__SELECTED TEXT__
============================================================

So, suppose you first replace the voltage supply with a short. You should be able to write Kirchoff equations to find Vx. (I suggest using node current summation for the Vx node). Call the resulting value for Vx "Vx1".

Now replace the voltage supply and remove the current supply. Again solve for Vx, this time calling it Vx2.

Then use superposition to find Vx from the two previously determined values.
 
  • #3
Can you show me the KCL for the voltage supply
so i know how to do the same for current.
I have written KCL as are saying but i coudn't solve for Vx
 
  • #4
Perhaps you can show your attempt for the KCL? Then we can see what's going wrong and try to correct it.
 
  • #5
gneill said:
Perhaps you can show your attempt for the KCL? Then we can see what's going wrong and try to correct it.

============================================================

__PROBLEMS TO WORK ON__
(A) Answer these questions about the circuit-analysis thread:
(i) What should the voltage supply be replaced with in the first step?
(ii) What name is given to the value of Vx found after the voltage supply is put back and the current supply is removed?
(iii) In post #4, what is the poster asked to show?
(B) Carry the circuit-analysis thread forward, starting right after its last line.

============================================================

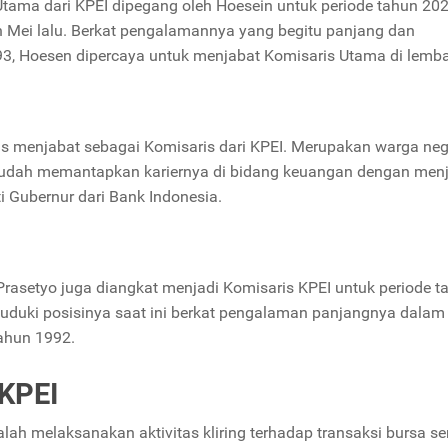
 Utama dari KPEI dipegang oleh Hoesein untuk periode tahun 20
n Mei lalu. Berkat pengalamannya yang begitu panjang dan
1993, Hoesen dipercaya untuk menjabat Komisaris Utama di lemba
s menjabat sebagai Komisaris dari KPEI. Merupakan warga ne
 sudah memantapkan kariernya di bidang keuangan dengan men
i Gubernur dari Bank Indonesia.
rasetyo juga diangkat menjadi Komisaris KPEI untuk periode t
uduki posisinya saat ini berkat pengalaman panjangnya dalam
tahun 1992.
 KPEI
alah melaksanakan aktivitas kliring terhadap transaksi bursa ser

============================================================

__ANSWERS FOR EACH ITEM__
(A)
(i) A short.
(ii) Vx2.
(iii) Their attempt for the KCL.

(B)
KCL Picture 1
Current source=zero
KCL at node Vx in the diagram.
-0,1Vx+0,25Vx+(Vx-10)/20=0
(Vx in this equation is Vx1 as gneill said)
Kcl picture 2
voltage source=zero
Kcl
-2-0,1Vx+0,25Vx+Vx/20=0
(Vx in this equation is Vx2)
I haven't done any problem with dependent source using superpostion that's why i would really appreciate help.

Vx=Vx1+Vx2
 
  • #6
Your KCL equations look like they're fine. Did you try solving for Vx in each one?
 
  • #7
2,5 in the first one and 10 in the second one
total 12,5 V
Thanks Gneill.
Now i have a another problem that i need som help with. My teacher told me that i can zero the dependent source in this problem and the result that i got was correct but according to book and websites you can't zero dependent source.
so can anyone tell me if it is possible to solve this one without zeroing the dependent source. and How to solve it.
Pic of the circuit
I need to solve for V1 using superposition.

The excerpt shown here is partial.